Spending most of my days among books means that I am constantly being made aware of all the literature that I am not reading, and that I will never read. I don't like that there are books that I haven't read. So every now and then I'll pick up a book that catches my attention and read some of it. This is what free time looks like for a theology student. Well, that and watching football.
Yesterday it was Jacques Ellul's Money and Power.
The opening two chapters contain two interesting points.
The first is Ellul's critique of the notion of "stewardship," which is an ethic based on God's ownership of the world and his handing over of the things of the world to humans as stewards.

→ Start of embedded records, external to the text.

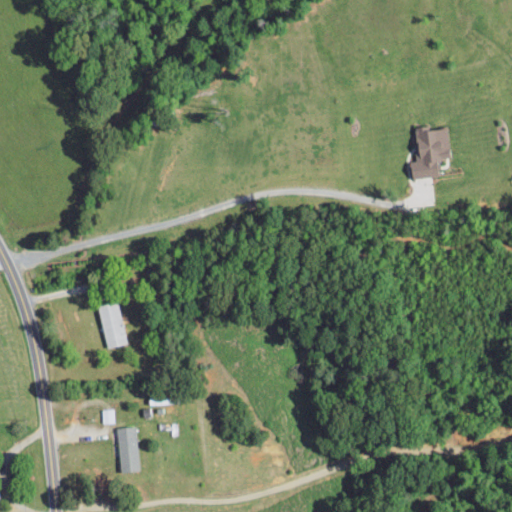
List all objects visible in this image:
building: (428, 150)
road: (216, 206)
road: (4, 262)
road: (71, 289)
building: (111, 323)
road: (41, 376)
building: (107, 415)
building: (127, 448)
road: (5, 476)
road: (16, 509)
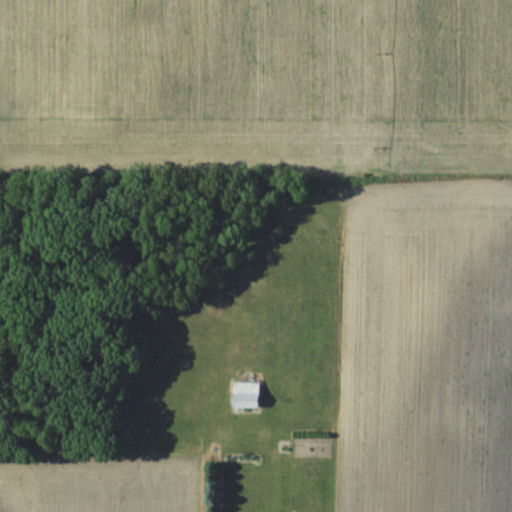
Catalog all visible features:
building: (246, 394)
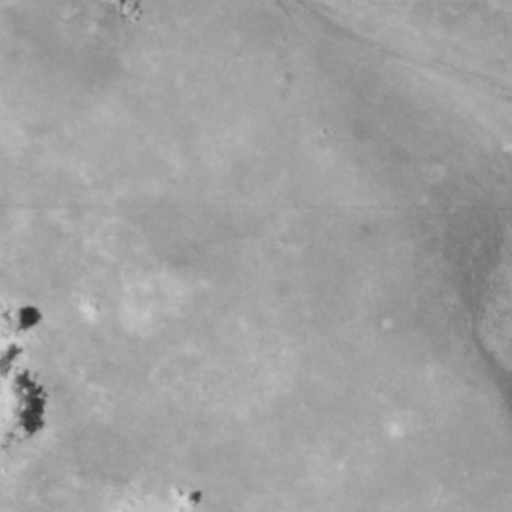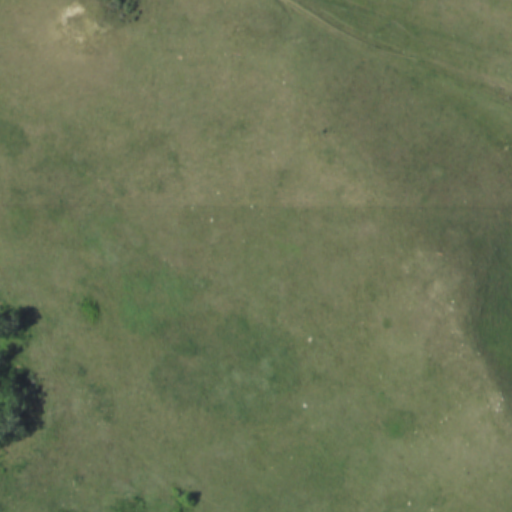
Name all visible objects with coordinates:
road: (393, 67)
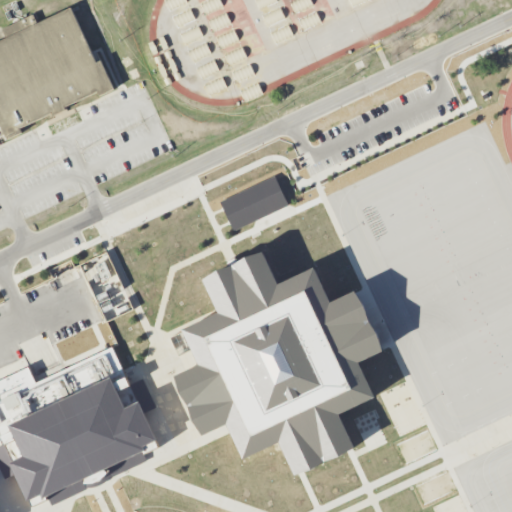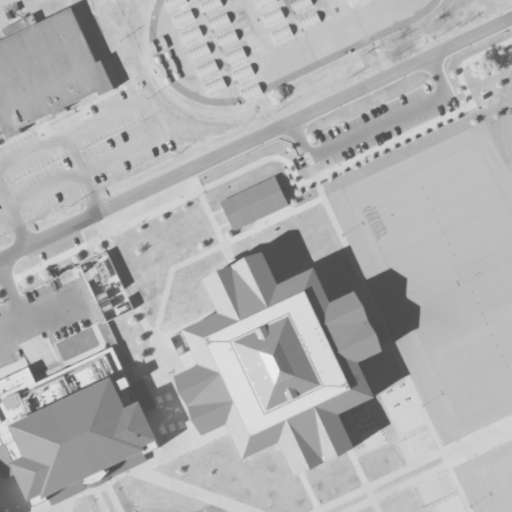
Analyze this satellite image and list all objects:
building: (45, 70)
building: (45, 70)
road: (125, 104)
road: (377, 122)
road: (256, 138)
road: (322, 174)
road: (62, 179)
building: (254, 203)
road: (13, 216)
road: (216, 228)
road: (213, 248)
road: (65, 254)
road: (126, 283)
building: (107, 288)
road: (15, 297)
road: (44, 325)
road: (386, 333)
building: (279, 363)
building: (281, 365)
building: (51, 396)
building: (70, 429)
building: (78, 439)
road: (359, 450)
road: (131, 468)
road: (422, 469)
road: (363, 479)
road: (195, 491)
road: (309, 491)
road: (115, 497)
road: (100, 500)
road: (65, 507)
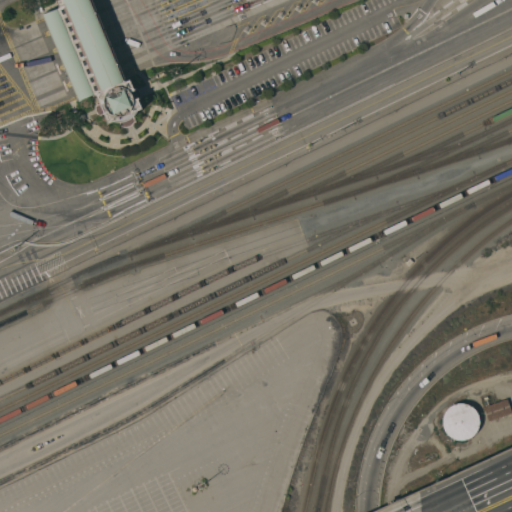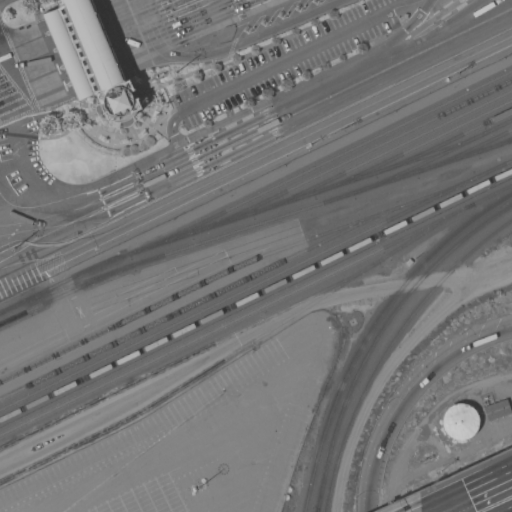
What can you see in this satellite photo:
road: (136, 13)
road: (80, 38)
building: (89, 59)
building: (91, 60)
road: (28, 61)
road: (252, 128)
railway: (443, 144)
railway: (494, 146)
railway: (413, 150)
railway: (464, 154)
railway: (382, 155)
road: (258, 157)
railway: (433, 159)
railway: (351, 160)
railway: (321, 166)
railway: (240, 218)
railway: (255, 226)
railway: (233, 269)
railway: (255, 286)
railway: (65, 295)
railway: (256, 296)
railway: (199, 303)
railway: (256, 311)
railway: (373, 330)
railway: (380, 337)
railway: (391, 349)
railway: (240, 351)
railway: (190, 357)
road: (411, 398)
building: (496, 410)
building: (496, 410)
building: (459, 421)
building: (460, 421)
railway: (20, 473)
road: (474, 484)
traffic signals: (437, 501)
railway: (320, 503)
road: (424, 506)
road: (438, 506)
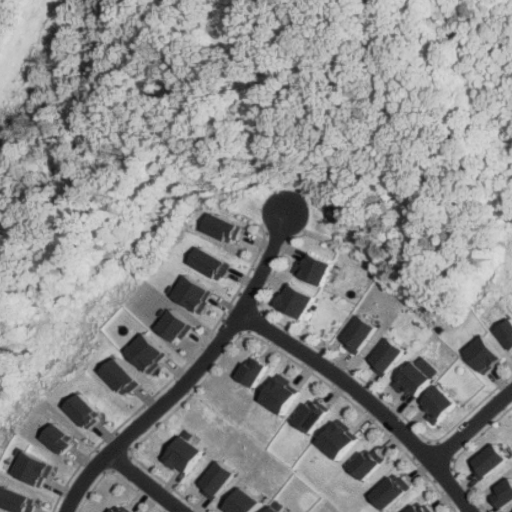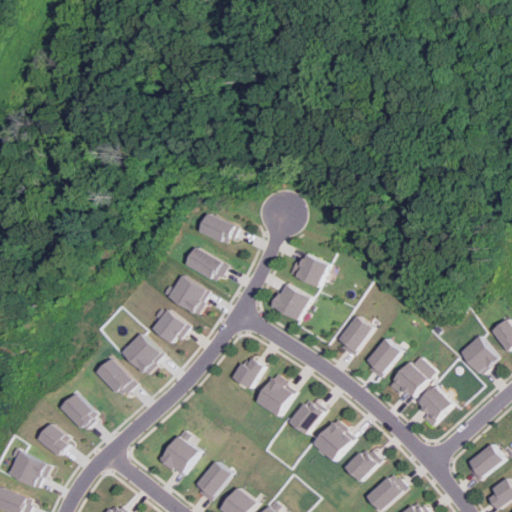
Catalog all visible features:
building: (229, 227)
building: (229, 228)
building: (215, 263)
building: (215, 263)
building: (315, 268)
building: (316, 269)
building: (197, 293)
building: (197, 294)
building: (297, 301)
building: (298, 301)
building: (176, 326)
building: (177, 326)
building: (508, 332)
building: (508, 332)
building: (357, 334)
building: (358, 334)
building: (149, 352)
building: (150, 353)
building: (485, 354)
building: (486, 354)
building: (385, 356)
building: (385, 357)
building: (254, 371)
building: (255, 371)
road: (193, 373)
building: (124, 376)
building: (124, 376)
building: (415, 376)
building: (415, 376)
building: (281, 394)
building: (281, 394)
road: (364, 400)
building: (437, 404)
building: (437, 404)
building: (89, 410)
building: (89, 411)
building: (312, 415)
building: (312, 415)
road: (471, 426)
building: (65, 439)
building: (66, 439)
building: (338, 440)
building: (338, 440)
building: (186, 452)
building: (186, 453)
building: (488, 461)
building: (488, 461)
building: (367, 462)
building: (368, 463)
building: (40, 466)
building: (41, 469)
building: (217, 479)
building: (218, 480)
road: (143, 483)
building: (390, 490)
building: (391, 491)
building: (503, 493)
building: (504, 493)
building: (21, 499)
building: (23, 500)
building: (244, 501)
building: (245, 502)
building: (418, 508)
building: (419, 508)
building: (122, 509)
building: (122, 509)
building: (274, 509)
building: (274, 509)
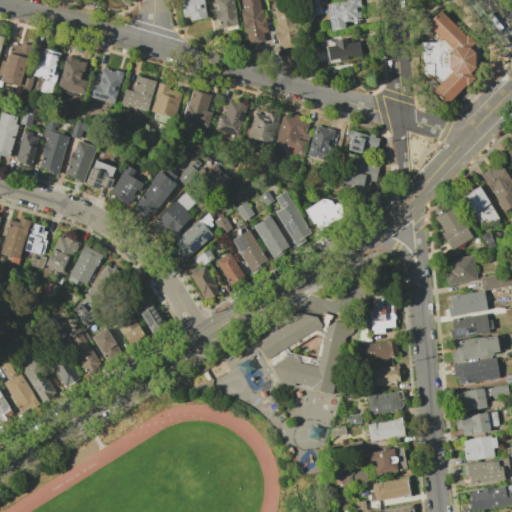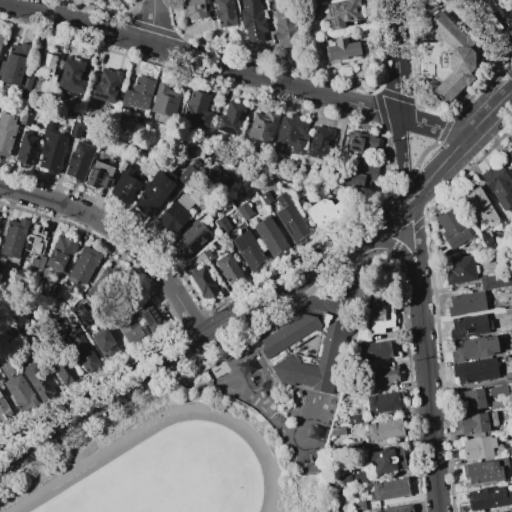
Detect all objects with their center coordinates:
road: (488, 2)
building: (313, 7)
building: (192, 8)
building: (191, 9)
rooftop solar panel: (330, 9)
building: (224, 12)
building: (342, 12)
building: (224, 13)
building: (341, 13)
road: (498, 15)
building: (252, 17)
building: (251, 20)
road: (151, 21)
rooftop solar panel: (332, 22)
building: (285, 23)
building: (284, 26)
road: (509, 29)
building: (0, 39)
building: (1, 40)
road: (167, 48)
building: (342, 48)
building: (342, 49)
park: (448, 55)
building: (446, 58)
building: (450, 58)
road: (396, 59)
building: (13, 63)
building: (13, 64)
building: (45, 68)
building: (41, 73)
building: (71, 75)
building: (71, 75)
building: (105, 85)
building: (106, 85)
building: (137, 93)
building: (138, 94)
road: (505, 98)
building: (164, 100)
building: (165, 101)
building: (196, 108)
building: (196, 108)
road: (367, 108)
building: (26, 116)
rooftop solar panel: (241, 116)
building: (230, 118)
building: (230, 118)
road: (483, 121)
building: (261, 126)
building: (261, 126)
road: (433, 127)
building: (77, 129)
building: (6, 132)
rooftop solar panel: (228, 132)
building: (6, 133)
building: (293, 134)
building: (294, 134)
building: (360, 141)
building: (319, 143)
building: (361, 143)
building: (320, 144)
building: (25, 147)
building: (25, 148)
building: (51, 148)
building: (52, 152)
building: (509, 158)
road: (401, 159)
building: (510, 160)
building: (78, 161)
building: (78, 161)
road: (440, 167)
building: (356, 171)
building: (359, 172)
building: (185, 174)
rooftop solar panel: (96, 175)
building: (98, 175)
building: (99, 175)
building: (215, 177)
rooftop solar panel: (97, 182)
rooftop solar panel: (109, 185)
building: (498, 185)
building: (498, 185)
building: (125, 186)
building: (125, 186)
rooftop solar panel: (98, 187)
building: (154, 192)
building: (153, 193)
building: (264, 198)
building: (183, 200)
building: (479, 205)
building: (478, 206)
building: (243, 211)
building: (322, 212)
building: (323, 212)
building: (174, 214)
building: (172, 217)
building: (290, 219)
building: (290, 219)
road: (386, 220)
building: (221, 224)
rooftop solar panel: (288, 226)
building: (451, 227)
building: (451, 228)
road: (121, 233)
rooftop solar panel: (206, 233)
road: (418, 235)
building: (270, 236)
building: (13, 237)
building: (192, 237)
building: (269, 237)
building: (13, 238)
building: (34, 238)
building: (190, 238)
building: (486, 241)
building: (31, 243)
rooftop solar panel: (194, 243)
road: (393, 247)
building: (248, 250)
building: (248, 251)
building: (59, 253)
building: (59, 254)
building: (202, 257)
building: (82, 265)
building: (83, 266)
building: (228, 269)
building: (229, 269)
building: (458, 270)
building: (459, 270)
building: (495, 280)
building: (496, 281)
building: (203, 282)
building: (203, 282)
building: (101, 284)
building: (103, 286)
building: (510, 296)
building: (510, 296)
building: (466, 303)
building: (466, 303)
building: (380, 313)
building: (380, 314)
building: (150, 316)
building: (150, 317)
building: (469, 325)
building: (469, 326)
building: (129, 329)
rooftop solar panel: (459, 330)
rooftop solar panel: (470, 330)
building: (130, 331)
building: (287, 334)
building: (105, 344)
building: (105, 345)
building: (472, 348)
building: (473, 348)
building: (380, 349)
road: (178, 350)
building: (377, 350)
building: (82, 351)
building: (307, 351)
building: (315, 362)
building: (64, 369)
building: (474, 371)
building: (474, 371)
building: (64, 372)
building: (383, 375)
building: (382, 376)
building: (508, 378)
building: (37, 381)
building: (37, 381)
building: (17, 387)
building: (496, 391)
road: (427, 392)
building: (469, 399)
building: (470, 399)
building: (383, 402)
building: (383, 402)
rooftop solar panel: (385, 405)
building: (3, 410)
building: (4, 412)
building: (352, 419)
building: (474, 422)
building: (472, 424)
building: (383, 429)
building: (384, 429)
road: (89, 430)
building: (336, 431)
building: (477, 447)
building: (477, 448)
building: (508, 450)
building: (386, 460)
building: (386, 460)
park: (163, 462)
track: (167, 469)
building: (484, 470)
building: (483, 471)
park: (170, 475)
building: (359, 476)
building: (389, 488)
building: (389, 489)
building: (489, 497)
building: (488, 498)
building: (357, 505)
building: (396, 509)
building: (397, 509)
building: (509, 510)
building: (502, 511)
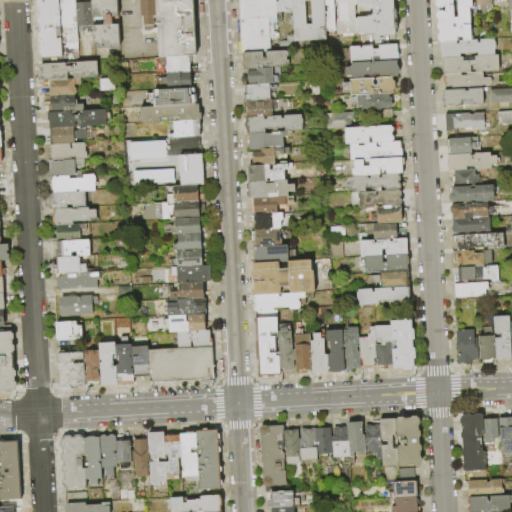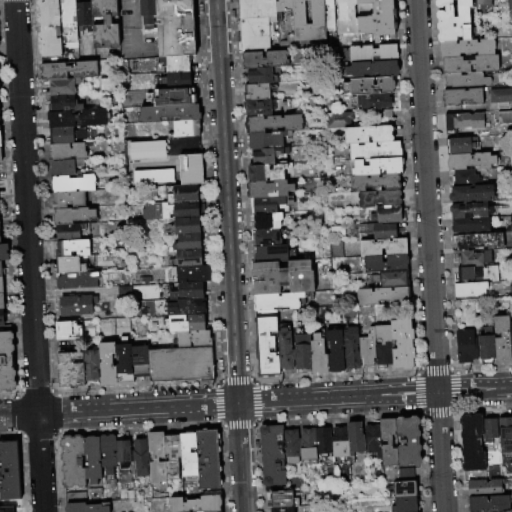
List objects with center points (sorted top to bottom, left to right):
road: (128, 1)
building: (482, 1)
building: (509, 4)
building: (282, 5)
building: (489, 7)
building: (145, 12)
building: (145, 14)
building: (328, 16)
building: (81, 17)
building: (345, 17)
building: (363, 17)
building: (377, 18)
building: (453, 19)
building: (281, 20)
building: (307, 20)
building: (104, 23)
building: (103, 24)
building: (254, 25)
building: (47, 28)
road: (129, 28)
building: (173, 28)
road: (216, 28)
building: (59, 29)
building: (66, 30)
building: (174, 39)
building: (461, 47)
building: (466, 47)
building: (372, 53)
building: (264, 60)
building: (371, 60)
building: (470, 63)
building: (176, 65)
building: (372, 70)
building: (66, 71)
building: (260, 76)
building: (260, 80)
building: (465, 80)
building: (176, 81)
building: (371, 86)
building: (58, 88)
building: (486, 88)
building: (368, 92)
building: (256, 93)
building: (499, 95)
building: (500, 95)
building: (461, 96)
building: (461, 96)
building: (172, 98)
building: (67, 99)
building: (374, 102)
building: (61, 104)
building: (257, 109)
building: (172, 110)
building: (166, 114)
building: (504, 116)
building: (504, 117)
building: (74, 119)
building: (338, 119)
building: (338, 119)
building: (462, 120)
building: (463, 120)
building: (273, 124)
building: (184, 129)
building: (367, 134)
building: (58, 136)
building: (267, 140)
building: (370, 141)
building: (459, 145)
building: (460, 145)
building: (146, 149)
building: (374, 150)
building: (66, 152)
building: (264, 156)
building: (65, 158)
building: (469, 160)
power substation: (160, 162)
building: (377, 166)
building: (467, 166)
building: (189, 168)
building: (60, 169)
building: (189, 170)
building: (139, 172)
building: (266, 173)
building: (152, 176)
building: (465, 177)
building: (267, 181)
building: (72, 183)
building: (374, 183)
building: (70, 185)
building: (268, 189)
road: (242, 190)
road: (207, 192)
building: (469, 193)
building: (470, 193)
building: (184, 194)
building: (377, 194)
building: (378, 198)
building: (88, 199)
building: (67, 201)
building: (265, 205)
building: (470, 209)
building: (170, 211)
building: (69, 214)
building: (388, 214)
building: (70, 216)
building: (267, 221)
building: (509, 222)
building: (470, 224)
building: (185, 226)
building: (383, 231)
building: (67, 232)
building: (267, 238)
building: (479, 240)
building: (185, 243)
building: (382, 247)
building: (70, 249)
building: (2, 252)
building: (3, 252)
building: (271, 253)
building: (382, 254)
road: (28, 255)
road: (429, 255)
building: (476, 256)
building: (473, 258)
building: (187, 259)
building: (385, 263)
building: (65, 265)
building: (72, 265)
building: (1, 272)
building: (477, 273)
building: (189, 275)
building: (282, 278)
building: (391, 279)
building: (75, 281)
road: (230, 284)
building: (510, 287)
building: (509, 288)
building: (384, 289)
building: (468, 289)
building: (469, 289)
building: (189, 291)
building: (383, 296)
building: (276, 301)
building: (0, 303)
building: (75, 305)
building: (170, 305)
building: (1, 306)
building: (74, 306)
building: (184, 308)
building: (1, 313)
building: (279, 314)
building: (184, 324)
building: (510, 328)
building: (3, 329)
building: (67, 330)
building: (66, 331)
building: (502, 337)
building: (501, 338)
building: (192, 340)
building: (400, 343)
building: (402, 343)
building: (484, 344)
building: (383, 345)
building: (374, 346)
building: (464, 346)
building: (465, 346)
building: (485, 346)
building: (266, 347)
building: (349, 348)
building: (350, 348)
building: (367, 348)
building: (285, 350)
building: (334, 350)
building: (325, 351)
building: (302, 352)
building: (317, 355)
building: (5, 362)
building: (138, 362)
building: (4, 364)
building: (105, 364)
building: (179, 365)
building: (89, 366)
building: (122, 367)
building: (76, 368)
building: (68, 370)
road: (418, 371)
road: (236, 381)
road: (254, 381)
road: (216, 383)
road: (374, 395)
road: (118, 409)
road: (234, 423)
building: (487, 426)
building: (488, 428)
building: (503, 429)
building: (511, 431)
road: (455, 433)
building: (504, 436)
building: (354, 437)
building: (370, 438)
building: (371, 438)
building: (339, 439)
building: (346, 439)
building: (322, 440)
building: (387, 441)
building: (398, 441)
building: (407, 441)
building: (469, 441)
building: (470, 442)
building: (307, 444)
building: (290, 446)
building: (288, 449)
building: (122, 452)
building: (107, 453)
building: (121, 454)
building: (172, 454)
building: (188, 454)
building: (140, 455)
building: (271, 455)
building: (138, 457)
building: (156, 457)
building: (182, 457)
building: (91, 458)
building: (84, 459)
building: (208, 459)
building: (72, 461)
building: (9, 470)
building: (7, 472)
building: (404, 472)
building: (406, 474)
building: (483, 486)
building: (484, 487)
building: (404, 489)
building: (74, 494)
building: (403, 496)
building: (281, 498)
building: (280, 501)
building: (488, 503)
building: (488, 503)
building: (193, 504)
building: (195, 504)
building: (405, 505)
building: (85, 507)
building: (87, 507)
building: (6, 508)
building: (281, 509)
building: (6, 510)
building: (213, 511)
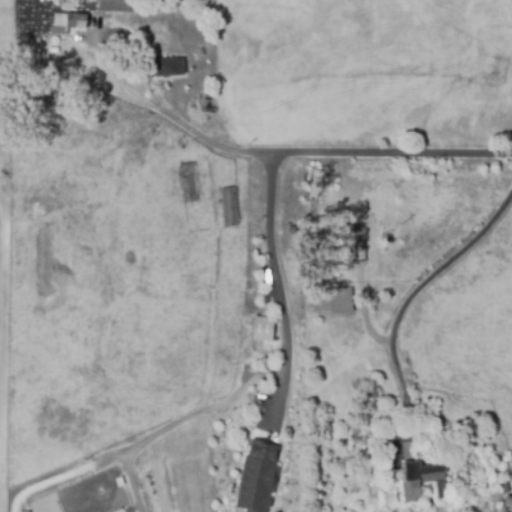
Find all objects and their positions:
building: (114, 5)
building: (115, 5)
building: (67, 21)
building: (75, 21)
building: (168, 67)
building: (165, 69)
road: (127, 86)
road: (340, 153)
building: (189, 183)
building: (229, 209)
road: (413, 292)
road: (280, 293)
building: (331, 302)
building: (262, 329)
building: (257, 477)
building: (259, 478)
building: (418, 478)
building: (420, 486)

I don't think Ellul goes far enough with his critique, but he at least forces us to ask the question: whose wealth do own?
In reality men and women get wealth unfairly; they willingly strip God of it and appropriate it to themselves; they are not stewards. They are unfaithful trustees, and they take care of Satan’s wealth.
"Satan's wealth." What a brilliant phrase. It reminds me of Bill Hicks's rhetoric:
People often ask me where I stand politically. It's not that I disagree with Bush's economic policy or his foreign policy; it's that I believe he was a child of Satan sent here to destroy the planet Earth. Little to the left.
The second point is something I have thought about for a while. It concerns the tension between the Old and New Testaments on the topic of wealth. According to Ellul,
There is no more apparent radical opposition between the two covenants than the one concerning wealth.